Figure 2: Visual inspection of side segment showing severe erosion on ID.


Ultrasonic Thickness Testing of Flow Iron

Most flow iron components require periodic ultrasonic thickness testing (UTT) before resuming service. This non-destructive testing procedure is performed with a standard dual element digital or A-scan thickness gage. Thickness measurement locations (TMLs) are specified by the part manufacturer and may differ between manufactured, part size, figure number (6002, 1002, and 1502) and standard or H2S service. An example case study for an American Block 2” 15,000 PSI long sweep radius elbow is shown below in Figure 3. The 2” 1502 elbow, standard service, identifies two ultrasonic thickness testing locations: ‘A’ Male End and ‘B’ Curved Section with new wall of 0.540” and 0.0.685”, respectively. The minimum wall thicknesses in these same areas are 0.400” and 0.440”. The lowest readings in the male end ‘A’ and curved section B determined by ultrasonic thickness were 0.430” and 0.420”, respectively. As a result, this part fails and must be retired from service.




Figure 3: Ultrasonic thickness testing of elbow.


Magnetic Particle Testing of Flow Iron

Fatigue cracks for in at flow iron contact surface like sub ends and ASME threads. The areas are subjected to millions of cycles during a normal fracking operation and subject to crack initiation and propagation. As a result, magnetic particle testing (MT) further supplements the visual inspection to improve the probability of detection of tight fatigue cracks or cracks that are difficult to identify in thread roots. The recommended MT techniques include dry magnetic particle testing, wet visual magnetic particle testing, and wet fluorescent magnetic particle testing. In some cases, dual light magnetic particle suspension may be used. Fatigue cracks generally initiate and propagate in the circumferential direction due to the hoop stress applied across the thickness of the components and the lateral play in the piping system that is subject to high frequency vibration during fracking and flow back operations. Since this is the case, the primary magnetic particle testing is performed in the axial direction of the component as shown in Figure 4. In this scenario, the component is longitudinally magnetized in the axial directions. A fatigue crack will disrupt the induced magnetic field and magnetic flux will leak around the crack opening. The wet bath will be attracted to the magnetic flux leakage (MFL) and show an indication.



Figure 4: Magnetic particle testing of check valve ACME threads.

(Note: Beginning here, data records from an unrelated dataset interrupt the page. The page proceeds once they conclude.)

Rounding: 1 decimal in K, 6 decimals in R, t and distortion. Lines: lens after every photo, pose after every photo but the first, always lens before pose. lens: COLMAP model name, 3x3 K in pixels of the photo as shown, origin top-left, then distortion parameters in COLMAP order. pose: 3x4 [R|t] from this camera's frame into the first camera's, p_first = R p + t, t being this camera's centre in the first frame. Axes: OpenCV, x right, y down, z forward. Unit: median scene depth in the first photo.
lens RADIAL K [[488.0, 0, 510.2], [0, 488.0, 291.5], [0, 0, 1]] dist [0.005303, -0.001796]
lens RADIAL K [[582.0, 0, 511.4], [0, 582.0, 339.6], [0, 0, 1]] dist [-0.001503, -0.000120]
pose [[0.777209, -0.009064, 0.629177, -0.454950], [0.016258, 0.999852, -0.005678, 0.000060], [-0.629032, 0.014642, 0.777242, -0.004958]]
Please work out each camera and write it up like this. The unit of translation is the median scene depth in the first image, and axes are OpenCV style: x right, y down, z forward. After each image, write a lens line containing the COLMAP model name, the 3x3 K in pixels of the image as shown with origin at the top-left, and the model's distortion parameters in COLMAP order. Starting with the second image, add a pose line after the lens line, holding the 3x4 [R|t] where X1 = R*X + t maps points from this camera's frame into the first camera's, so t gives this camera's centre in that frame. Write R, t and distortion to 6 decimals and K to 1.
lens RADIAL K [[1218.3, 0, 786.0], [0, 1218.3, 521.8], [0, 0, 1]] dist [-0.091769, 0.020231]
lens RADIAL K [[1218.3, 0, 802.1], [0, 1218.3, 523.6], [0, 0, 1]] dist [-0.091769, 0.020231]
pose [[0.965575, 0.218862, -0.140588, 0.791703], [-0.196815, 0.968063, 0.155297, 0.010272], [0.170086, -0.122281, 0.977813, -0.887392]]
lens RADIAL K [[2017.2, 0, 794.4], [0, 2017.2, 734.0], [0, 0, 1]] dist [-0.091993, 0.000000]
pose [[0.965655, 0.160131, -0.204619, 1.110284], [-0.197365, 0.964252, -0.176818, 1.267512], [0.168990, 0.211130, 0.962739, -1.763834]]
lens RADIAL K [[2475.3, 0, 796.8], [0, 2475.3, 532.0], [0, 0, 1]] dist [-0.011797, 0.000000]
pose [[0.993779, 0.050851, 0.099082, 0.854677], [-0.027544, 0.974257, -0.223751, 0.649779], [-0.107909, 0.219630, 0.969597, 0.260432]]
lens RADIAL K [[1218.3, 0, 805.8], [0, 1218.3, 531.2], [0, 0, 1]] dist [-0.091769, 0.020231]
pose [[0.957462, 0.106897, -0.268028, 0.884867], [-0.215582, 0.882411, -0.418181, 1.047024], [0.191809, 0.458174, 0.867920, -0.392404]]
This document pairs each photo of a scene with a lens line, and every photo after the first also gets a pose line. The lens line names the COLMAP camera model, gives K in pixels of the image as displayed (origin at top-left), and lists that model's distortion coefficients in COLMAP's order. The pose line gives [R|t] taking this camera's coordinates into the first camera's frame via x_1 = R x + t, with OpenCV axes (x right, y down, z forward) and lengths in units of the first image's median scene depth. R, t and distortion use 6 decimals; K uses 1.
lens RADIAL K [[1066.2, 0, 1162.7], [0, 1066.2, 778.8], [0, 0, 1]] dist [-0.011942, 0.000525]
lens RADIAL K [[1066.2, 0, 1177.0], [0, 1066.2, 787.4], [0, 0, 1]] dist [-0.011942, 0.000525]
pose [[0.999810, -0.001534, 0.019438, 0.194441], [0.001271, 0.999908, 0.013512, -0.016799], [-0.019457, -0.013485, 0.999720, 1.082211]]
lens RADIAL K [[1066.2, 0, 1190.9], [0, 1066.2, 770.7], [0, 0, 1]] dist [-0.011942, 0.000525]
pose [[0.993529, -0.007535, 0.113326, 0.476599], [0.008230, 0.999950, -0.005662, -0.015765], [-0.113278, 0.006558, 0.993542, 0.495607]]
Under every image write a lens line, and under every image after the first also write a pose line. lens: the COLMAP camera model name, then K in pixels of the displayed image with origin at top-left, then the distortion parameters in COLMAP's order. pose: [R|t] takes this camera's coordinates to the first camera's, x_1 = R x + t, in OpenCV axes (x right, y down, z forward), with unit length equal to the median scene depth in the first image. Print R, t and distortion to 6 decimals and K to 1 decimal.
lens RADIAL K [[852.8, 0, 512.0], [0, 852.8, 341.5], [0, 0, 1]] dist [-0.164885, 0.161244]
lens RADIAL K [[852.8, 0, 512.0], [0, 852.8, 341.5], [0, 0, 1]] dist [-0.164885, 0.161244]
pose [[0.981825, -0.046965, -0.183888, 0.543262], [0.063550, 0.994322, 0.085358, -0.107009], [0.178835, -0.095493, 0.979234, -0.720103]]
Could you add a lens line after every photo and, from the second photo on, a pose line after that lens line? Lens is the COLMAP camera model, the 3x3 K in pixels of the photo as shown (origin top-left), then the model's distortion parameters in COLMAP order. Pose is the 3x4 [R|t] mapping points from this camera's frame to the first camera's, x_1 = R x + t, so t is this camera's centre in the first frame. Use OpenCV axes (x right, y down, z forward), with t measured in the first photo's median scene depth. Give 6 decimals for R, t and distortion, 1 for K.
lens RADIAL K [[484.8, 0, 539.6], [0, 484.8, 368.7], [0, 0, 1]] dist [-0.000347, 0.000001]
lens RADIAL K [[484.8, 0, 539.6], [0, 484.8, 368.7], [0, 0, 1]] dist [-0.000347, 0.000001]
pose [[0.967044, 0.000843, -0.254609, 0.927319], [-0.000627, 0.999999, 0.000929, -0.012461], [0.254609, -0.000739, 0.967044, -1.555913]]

Hardness Testing of Flow Iron

The suitability of a material for exposure to H2S Service is dependent upon many variables, one of which for steels is the hardness measure of the material. H2S Service equipment shall be designed to meet NACE MR-01-75: Petroleum and Natural Gas Industries — Materials for use in H2S-containing environments in oil and gas production. Pressures containing steel components that may be exposed to sour environments are therefore limited to a hardness value not to exceed 22 on the Rockwell “C” scale. NACE MR-01-75 lists specific grades of steel that meet the hardness equipment.



Figure 5: Hardness measurement on flow iron to determine suitability for HS2 service.